Помню, на Всесоюзном совещании кинематографистов осенью 1969 года в присутствии идеологов из ЦК КПСС выступал Сергей Юткевич, который вначале предложил Параджанову… помочь перемонтировать „Цвет граната’ для того, чтобы он стал „понятен зрителю’, а затем обронил примерно такую фразу: „Я только что из Парижа, и там в кинотеатре „Кюжас’ демонстрируется фильм „Андрей Рублев’, хотя в нашей стране он не выпущен на экраны. А между тем мне мой друг, известный французский режиссер, коммунист Мишель Курно, говорил, что он не любит фильм Тарковского „Андрей Рублев’ за то, что Тарковский в фильме не любит русский народ’.

На этом совещании присутствовали Демичев и Шауро из ЦК КПСС. Подарок им преподнес Юткевич отменный. Не только мы, но и зарубежные друзья считают фильм „Андрей Рублев’ антирусским! Ведь Юткевич – живой классик советского киноискусства, и как к его словам не прислушаться, как не поблагодарить Мишеля Курно…

В конце года меня вернули в Москву. Хорошего понемногу, кашу заварил крутую. Показал французскому зрителю, что в советском кино есть великолепные ленты…

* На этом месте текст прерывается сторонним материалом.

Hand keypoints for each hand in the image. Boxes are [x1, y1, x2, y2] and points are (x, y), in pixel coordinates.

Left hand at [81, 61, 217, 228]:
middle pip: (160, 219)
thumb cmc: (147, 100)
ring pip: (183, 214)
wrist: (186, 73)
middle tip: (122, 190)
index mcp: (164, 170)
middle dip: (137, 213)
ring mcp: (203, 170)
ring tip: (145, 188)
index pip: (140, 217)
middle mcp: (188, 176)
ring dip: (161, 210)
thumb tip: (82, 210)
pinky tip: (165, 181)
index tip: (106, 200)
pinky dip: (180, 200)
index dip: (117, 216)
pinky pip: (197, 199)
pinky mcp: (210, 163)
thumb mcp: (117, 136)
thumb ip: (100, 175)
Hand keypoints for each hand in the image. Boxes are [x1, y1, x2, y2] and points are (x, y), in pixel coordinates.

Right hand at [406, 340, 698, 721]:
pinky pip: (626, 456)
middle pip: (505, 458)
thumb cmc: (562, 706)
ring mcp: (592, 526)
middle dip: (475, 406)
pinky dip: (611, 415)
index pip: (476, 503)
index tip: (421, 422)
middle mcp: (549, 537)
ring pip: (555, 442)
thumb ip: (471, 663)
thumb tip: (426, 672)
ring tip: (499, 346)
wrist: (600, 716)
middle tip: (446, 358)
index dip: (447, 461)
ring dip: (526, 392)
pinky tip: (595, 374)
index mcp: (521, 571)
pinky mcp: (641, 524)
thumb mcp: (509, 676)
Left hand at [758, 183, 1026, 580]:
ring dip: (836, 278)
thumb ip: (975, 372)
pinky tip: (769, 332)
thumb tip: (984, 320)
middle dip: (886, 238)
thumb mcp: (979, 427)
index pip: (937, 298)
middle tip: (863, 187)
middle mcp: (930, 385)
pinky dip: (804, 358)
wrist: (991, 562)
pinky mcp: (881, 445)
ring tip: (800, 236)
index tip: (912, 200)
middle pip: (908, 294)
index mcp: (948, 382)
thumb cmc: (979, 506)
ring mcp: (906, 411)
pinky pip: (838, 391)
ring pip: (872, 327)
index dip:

В Москве выяснилось, что разрешил продажу фильма „Андрей Рублев’ Демичев, и это указание он дал Романову в присутствии Льва Кулиджанова. Но затем произошло то, что так часто происходило в ЦК КПСС: главный идеолог Суслов высказался о фильме резко отрицательно и запретил его выпуск на экраны. Романов, конечно, не решился сказать, что указание на продажу фильма получено лично от Демичева. Был один человек – Кулиджанов, который предлагал Романову пойти вместе к Демичеву и напомнить, как все было. Но Романов это предложение не принял и написал в ЦК докладную, в которой во всех „бедах’ (вплоть до похищения копии „Андрея Рублева’!) обвинил меня.

О всех сложностях, постигших меня по возвращении в Москву, рассказывать не стану. Но вспомню добрым словом хороших людей – И. С. Черноуцана, Н.В. Орехову (сотрудников ЦК КПСС), В.А. Зорина (посла СССР во Франции), Л. А. Кулиджанова (тогда председателя Союза кинематографистов СССР), которые сыграли в моей судьбе спасительную роль.

Что касается договора о продаже Леопольду Бренесу и Алексу Московичу прав проката фильма „Андрей Рублев’ помимо Франции на большинство стран мира, в том числе и США, то этот договор, предложенный ими, принес бы нам колоссальную сумму. Вначале он и был подписан „Совэкспортфильмом’, а потом им же разорван, вследствие чего Алекс Москович навсегда отказался от сотрудничества с нашей страной в области кино.